# outsourcing printing to a printer wno business license



## Islandfever (Jan 10, 2012)

Am I able to legally outsource my screen printing to a small time, garage based screen printer who has no business license? In other words, once I get legit (licenses, permits, etc.), do I have to report to the IRS/Dept. of Revenue who does my screen printing?

The answer to this seems like a 'no-brainer' to me (answer being NO) but is there away around this, like having him file as an employee of my (soon to be) business? Just too hard to beat his pricing 

My intentions are to do everything 'by the book' and not break any rules of business or ethics but I am very new to business practices at this point. Thanks.


----------



## Monte (Nov 5, 2012)

What kind of numbers are you talking about under 8k annually it's better if you intend to establish a business credit. How's are you accepting payment? But ultimately you're it's really a non issue for now.


----------



## Islandfever (Jan 10, 2012)

Monte said:


> What kind of numbers are you talking about under 8k annually it's better if you intend to establish a business credit. How's are you accepting payment? But ultimately you're it's really a non issue for now.


Very low numbers now, just a few local side jobs here and there for now. I'll be launching a line of resort tees to sales reps soon though and should have much bigger numbers. Accepting payment by cash or check now. Can also accept CC now but haven't yet. Under 5k for the year so far so I don't even have to report it -just wondering about when I do have to finally report earnings, etc.


----------



## Islandfever (Jan 10, 2012)

161 views but no one has any advice? C'mon guys, I know there is intelligent (and experienced) life here


----------



## GraphixGuys (Jan 16, 2012)

Not sure what question you are asking. So here is a breakdown of some of your questions.

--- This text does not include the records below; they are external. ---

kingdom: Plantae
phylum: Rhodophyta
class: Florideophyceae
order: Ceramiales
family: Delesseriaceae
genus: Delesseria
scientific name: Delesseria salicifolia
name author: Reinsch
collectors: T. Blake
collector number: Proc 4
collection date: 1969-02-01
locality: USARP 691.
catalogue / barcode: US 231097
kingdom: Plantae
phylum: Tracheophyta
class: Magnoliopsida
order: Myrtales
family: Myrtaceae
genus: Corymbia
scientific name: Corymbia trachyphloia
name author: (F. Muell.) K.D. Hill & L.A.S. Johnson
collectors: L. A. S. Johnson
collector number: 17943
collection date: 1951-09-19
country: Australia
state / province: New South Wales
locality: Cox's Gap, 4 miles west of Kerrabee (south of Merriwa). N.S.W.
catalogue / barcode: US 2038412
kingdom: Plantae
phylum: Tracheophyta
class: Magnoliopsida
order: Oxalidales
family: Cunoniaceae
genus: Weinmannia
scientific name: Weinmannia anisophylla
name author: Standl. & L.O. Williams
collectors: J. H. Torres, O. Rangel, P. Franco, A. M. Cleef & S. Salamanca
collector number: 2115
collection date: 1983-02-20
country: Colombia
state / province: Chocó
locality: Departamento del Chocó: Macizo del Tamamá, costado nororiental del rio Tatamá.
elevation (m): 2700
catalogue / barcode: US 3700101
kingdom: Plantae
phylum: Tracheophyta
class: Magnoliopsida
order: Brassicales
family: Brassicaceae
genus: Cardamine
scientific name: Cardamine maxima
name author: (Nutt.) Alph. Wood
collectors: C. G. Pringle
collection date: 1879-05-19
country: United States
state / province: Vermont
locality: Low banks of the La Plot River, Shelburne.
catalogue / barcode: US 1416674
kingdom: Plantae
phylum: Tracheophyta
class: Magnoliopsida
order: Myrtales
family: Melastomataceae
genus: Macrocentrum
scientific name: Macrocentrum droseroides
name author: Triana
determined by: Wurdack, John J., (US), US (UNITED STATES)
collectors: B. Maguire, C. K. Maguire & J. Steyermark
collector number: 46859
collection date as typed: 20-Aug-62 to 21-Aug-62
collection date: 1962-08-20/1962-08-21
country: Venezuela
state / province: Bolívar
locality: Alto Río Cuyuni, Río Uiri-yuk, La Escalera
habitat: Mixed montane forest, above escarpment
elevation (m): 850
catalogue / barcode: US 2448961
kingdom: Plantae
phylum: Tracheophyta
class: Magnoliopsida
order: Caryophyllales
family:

Am I able to legally outsource my screen printing to a small time, garage based screen printer who has no business license? 
For the purpose of taxes the answer is Yes. There can be some other legal issues on your local and state level regarding how he opperates his business.

In other words, once I get legit (licenses, permits, etc.), do I have to report to the IRS/Dept. of Revenue who does my screen printing?
Yes. If you are wanting to do this "by the book" then, all earned income must be reported legally.

So if you want to be completly legal you must report your extra income. If you do that, then you will want to show your expenses so you won't pay as much taxes on your earned income. In order to show expenses you will need to give your shirt printer a 1099 on how much you paid him. Thus, exposing his earned income for him to report as well.


----------



## Islandfever (Jan 10, 2012)

GraphixGuys said:


> So if you want to be completly legal you must report your extra income. If you do that, then you will want to show your expenses so you won't pay as much taxes on your earned income. In order to show expenses you will need to give your shirt printer a 1099 on how much you paid him. Thus, exposing his earned income for him to report as well.


So he must have a business license for me to 1099 him?


----------



## GraphixGuys (Jan 16, 2012)

Islandfever said:


> So he must have a business license for me to 1099 him?


 No. When he files his taxes he would just have to show the 1099 as earned income from a hobby.


----------



## Islandfever (Jan 10, 2012)

Great! Thanks -that's what I was hoping to hear. Didn't want to have to give up this guy when I get license/permit. etc.


----------